With your tool I finally restore a file that was overwrite (not deleted) by a user with other different file.
First I restore the previous backup in a test sharepoint environment, only the content database, and then use your tool to extract it from the restored database.
Perfect!!! very helpfully.
Thanks a lot.
In the case of an overwritten file in a document library it sounds like versioning is enabled. You may have been able to recover the document by downloading the specific version rather than through the use of this script. Nonetheless, I'm glad it worked for you.
I recently threw together a little tool I thought might be helpful to those who find your script helpful. It is instead a .NET 3.5 Windows Application version of the script you have above. It is completely untested in any environment other than my own and am not entirely sure yet if it will do the trick for anyone else, but, if you don't mind being an alpha tester of sorts, you're welcome to play with it. There is a link to the application on my website, or you can go directly to http://www.jonmedel.com/MOSSFileGrabber.rar
Please let me know if this tool is helpful to anyone! Jon
Fantastic, thank you! I needed to extract one particular version of a document that MOSS was seeing as corrupt.
Maybe this will help someone else.
I started with a SQL query to find the correct version:
The sql query that I used to identify the doc and version:
SELECT dbo.AllDocs.TimeLastModified fields , dbo.AllDocs.DirName, dbo.AllDocs.LeafName, dbo.AllDocs.Version
INNER JOIN dbo.AllDocStreams
ON dbo.AllDocs.ID = dbo.AllDocStreams.ID
AND dbo.AllDocs.Level = dbo.AllDocStreams.Level
where dbo.AllDocs.LeafName='my file name aka 'LEAFNODE'
I then replaced 'AND IsCurrentVersion=1' with 'dbo.AllDocs.Version=[version number from table]' and successfully extracted the particular version of the file that I needed.
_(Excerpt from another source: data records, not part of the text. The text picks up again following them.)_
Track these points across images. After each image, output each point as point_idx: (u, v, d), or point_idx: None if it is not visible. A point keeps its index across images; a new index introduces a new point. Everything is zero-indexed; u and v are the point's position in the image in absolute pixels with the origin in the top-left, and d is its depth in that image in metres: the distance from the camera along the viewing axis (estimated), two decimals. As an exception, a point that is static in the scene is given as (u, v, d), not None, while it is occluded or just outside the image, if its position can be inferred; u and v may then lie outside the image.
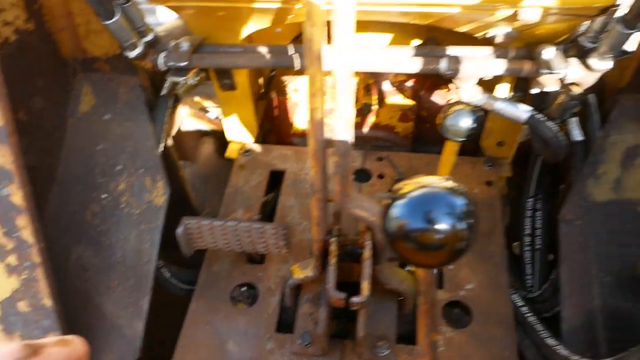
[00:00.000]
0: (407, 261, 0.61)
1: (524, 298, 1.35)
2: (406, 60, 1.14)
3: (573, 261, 1.19)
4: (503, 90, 1.32)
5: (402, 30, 1.28)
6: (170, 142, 1.43)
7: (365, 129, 1.59)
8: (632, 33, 0.98)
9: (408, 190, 0.60)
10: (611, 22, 1.00)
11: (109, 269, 1.23)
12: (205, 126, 1.94)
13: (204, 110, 1.98)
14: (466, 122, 0.89)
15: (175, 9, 1.08)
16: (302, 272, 1.21)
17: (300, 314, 1.25)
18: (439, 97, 1.52)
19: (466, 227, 0.60)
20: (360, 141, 1.61)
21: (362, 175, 1.53)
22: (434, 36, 1.52)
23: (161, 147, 1.28)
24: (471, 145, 1.62)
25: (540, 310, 1.30)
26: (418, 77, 1.49)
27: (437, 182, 0.60)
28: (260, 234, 1.23)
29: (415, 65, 1.14)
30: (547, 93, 1.29)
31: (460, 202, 0.60)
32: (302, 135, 1.74)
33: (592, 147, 1.22)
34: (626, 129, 1.20)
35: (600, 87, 1.34)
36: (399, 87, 1.49)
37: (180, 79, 1.18)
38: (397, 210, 0.59)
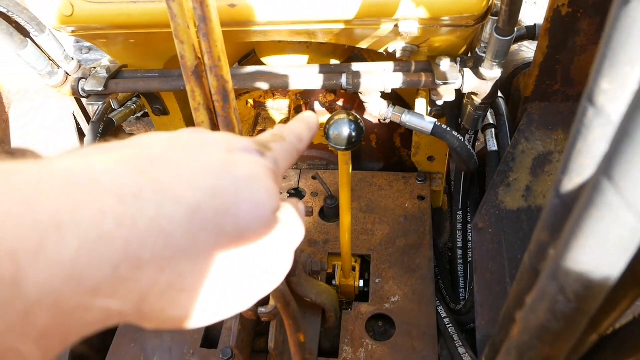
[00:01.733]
0: None
1: (451, 310, 1.34)
2: (310, 76, 1.19)
3: (486, 270, 1.18)
4: (421, 104, 1.35)
5: (317, 51, 1.32)
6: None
7: (300, 149, 1.62)
8: (508, 40, 1.00)
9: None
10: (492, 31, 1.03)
11: None
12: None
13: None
14: (346, 131, 0.91)
15: (82, 37, 1.15)
16: None
17: (225, 328, 1.26)
18: (370, 115, 1.55)
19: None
20: (297, 160, 1.64)
21: (297, 194, 1.56)
22: (361, 55, 1.58)
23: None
24: (410, 163, 1.64)
25: (465, 322, 1.29)
26: (346, 96, 1.53)
27: None
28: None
29: (318, 81, 1.18)
30: (459, 106, 1.32)
31: None
32: None
33: (502, 156, 1.23)
34: (534, 137, 1.21)
35: (515, 96, 1.36)
36: (330, 106, 1.53)
37: (99, 104, 1.24)
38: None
Thanks so much for this excellent utility! Saved me a bunch of hassle!
The script is extremely helpful and I'm sure I will use it - however my current problem is that the file I want to recover has an ' in the name. The script errors out with a syntax error even though i've encased it with "". can anyone tell me how to get around this issue?
When I run this I get the following error..
Error: Write to file failed.
The target path is C:\temp.
Any suggestions would be greatly appreciated.
Sorry for the late response. By now, you've probably figured this out. The output path needs to be a path to a file, not a just a directory.
I have tried to run the script but keep on getting this message:"Microsoft OLE DB Provider for SQL Server: Invalid object name 'dbo.AllDocStreams'.
Any help would be appreciated.
As this is my first time trying to recover document from a share point that crashed.